Wie betrapt wordt op een ‘foute’ uitspraak, kan immers vaak niet anders dan die defensief ontkennen. Je mag ze niet gemeend hebben en daarmee aan de ‘verkeerde’ kant komen te staan. In een binaire wereld ben je racistisch of je bent het niet. Maar, voor wie het spanningsveld in zichzelf en de ander wil erkennen, is er in zo’n crisis wel degelijk een uitnodiging. Noch de overmoedige illusie dat je zelf nooit tekort kan schieten, noch het excuus dat iedereen dat wel eens doet en het ideaal er dus niet toe doet, is dan het laatste woord.
Die optie vergt enige moed en is vaak moeilijk uit te leggen
Er is een derde optie. Die waarin het ideaal niet aan belang inboet, én je zelf wel degelijk tekortgeschoten bent, maar waarin je ook vooruit kan kijken en het de volgende keer hopelijk anders zal doen. Toegegeven, die optie vergt enige moed en is vaak moeilijk uit te leggen – en nog moeilijker in one-liners. Ze vereist een wil tot authenticiteit die door de omstandigheden niet altijd wordt aangemoedigd. Maar een samenleving waarin dat spanningsveld tussen realiteit en ideaal uiteindelijk bespreekbaar is, is wel de enige waarin zowel persoonlijke als maatschappelijke vooruitgang kan plaatsvinden. De enige waarin mensenrechten, zoals het recht om niet gediscrimineerd te worden op basis van bijvoorbeeld afkomst of etniciteit, uiteindelijk echt gerealiseerd kunnen worden.
En zo zijn we terug bij onze politicus of, liever, de wereld waarin hij moest benadrukken niet werkelijk gedaan te hebben wat hij eigenlijk wel had gedaan, omdat hij in essentie niet mocht zijn wat mensen nu zouden kunnen denken dat hij is.
Het is enkel door de erkenning van onszelf en elkaar als mensen die altijd aan idealen tekortschieten, dat we als individu en als samenleving die idealen echt serieus kunnen nemen. En zo echte vooruitgang kunnen boeken. Die oefening vergt echter een genuanceerd mensbeeld, en laat net dat in deze tijden van sociale media, maatschappelijke verruwing en politieke polarisatie niet evident zijn.
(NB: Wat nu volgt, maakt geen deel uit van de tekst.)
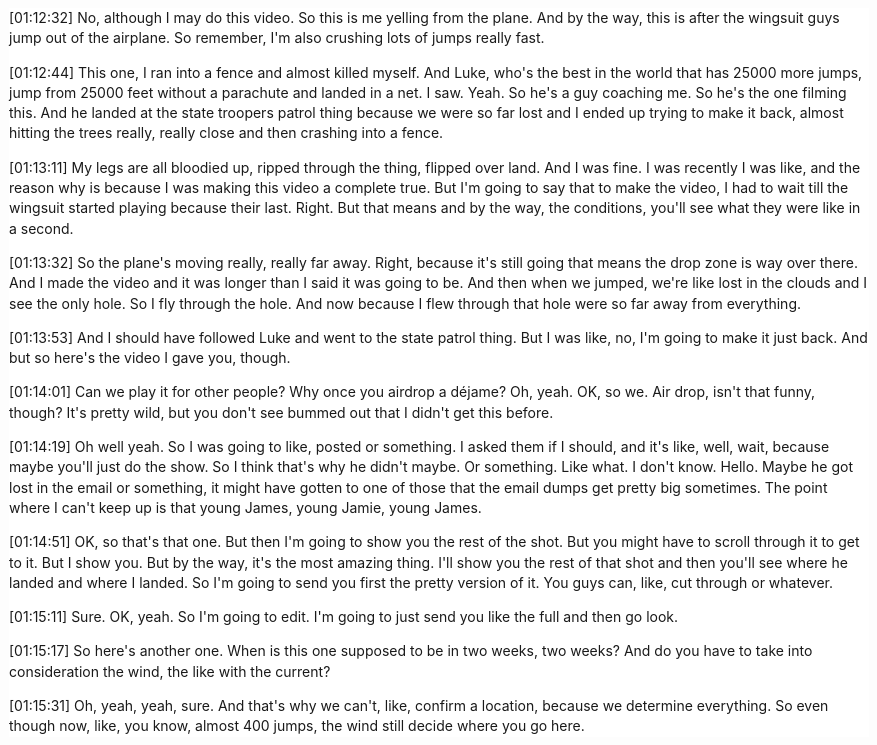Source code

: [01:12:32]
No, although I may do this video. So this is me yelling from the plane. And by the way, this is after the wingsuit guys jump out of the airplane. So remember, I'm also crushing lots of jumps really fast.

[01:12:44]
This one, I ran into a fence and almost killed myself. And Luke, who's the best in the world that has 25000 more jumps, jump from 25000 feet without a parachute and landed in a net. I saw. Yeah. So he's a guy coaching me. So he's the one filming this. And he landed at the state troopers patrol thing because we were so far lost and I ended up trying to make it back, almost hitting the trees really, really close and then crashing into a fence.

[01:13:11]
My legs are all bloodied up, ripped through the thing, flipped over land. And I was fine. I was recently I was like, and the reason why is because I was making this video a complete true. But I'm going to say that to make the video, I had to wait till the wingsuit started playing because their last. Right. But that means and by the way, the conditions, you'll see what they were like in a second.

[01:13:32]
So the plane's moving really, really far away. Right, because it's still going that means the drop zone is way over there. And I made the video and it was longer than I said it was going to be. And then when we jumped, we're like lost in the clouds and I see the only hole. So I fly through the hole. And now because I flew through that hole were so far away from everything.

[01:13:53]
And I should have followed Luke and went to the state patrol thing. But I was like, no, I'm going to make it just back. And but so here's the video I gave you, though.

[01:14:01]
Can we play it for other people? Why once you airdrop a déjame? Oh, yeah. OK, so we. Air drop, isn't that funny, though? It's pretty wild, but you don't see bummed out that I didn't get this before.

[01:14:19]
Oh well yeah. So I was going to like, posted or something. I asked them if I should, and it's like, well, wait, because maybe you'll just do the show. So I think that's why he didn't maybe. Or something. Like what. I don't know. Hello. Maybe he got lost in the email or something, it might have gotten to one of those that the email dumps get pretty big sometimes. The point where I can't keep up is that young James, young Jamie, young James.

[01:14:51]
OK, so that's that one. But then I'm going to show you the rest of the shot. But you might have to scroll through it to get to it. But I show you. But by the way, it's the most amazing thing. I'll show you the rest of that shot and then you'll see where he landed and where I landed. So I'm going to send you first the pretty version of it. You guys can, like, cut through or whatever.

[01:15:11]
Sure. OK, yeah. So I'm going to edit. I'm going to just send you like the full and then go look.

[01:15:17]
So here's another one. When is this one supposed to be in two weeks, two weeks? And do you have to take into consideration the wind, the like with the current?

[01:15:31]
Oh, yeah, yeah, sure. And that's why we can't, like, confirm a location, because we determine everything. So even though now, like, you know, almost 400 jumps, the wind still decide where you go here.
De mens die valt en weer recht wordt geholpen
Dat mensbeeld zou bij uitstek christenen niet onbekend mogen zijn. De mens die valt en weer recht wordt geholpen. Die niet gedefinieerd wordt door een fout. Die vooruit kan kijken net door terug te kijken en daarbij de eigen fout serieus neemt. Die anderen kan aanspreken, maar zonder zelf in moralisme te vervallen, in de zekere wetenschap dat hij of zij ook zelf kan, en zal, struikelen. Die zelf de eigen fout kan erkennen, maar ook met mildheid reageert op de ander die spijt betuigt.
Hierin schuilt volgens mij voor christenen niet alleen een uitgelezen opportuniteit maar ook een broodnodige input in het maatschappelijk debat. Dat hoeft immers niet enkel te bestaan uit zattemansklap en de onvermijdelijke bijhorende kater.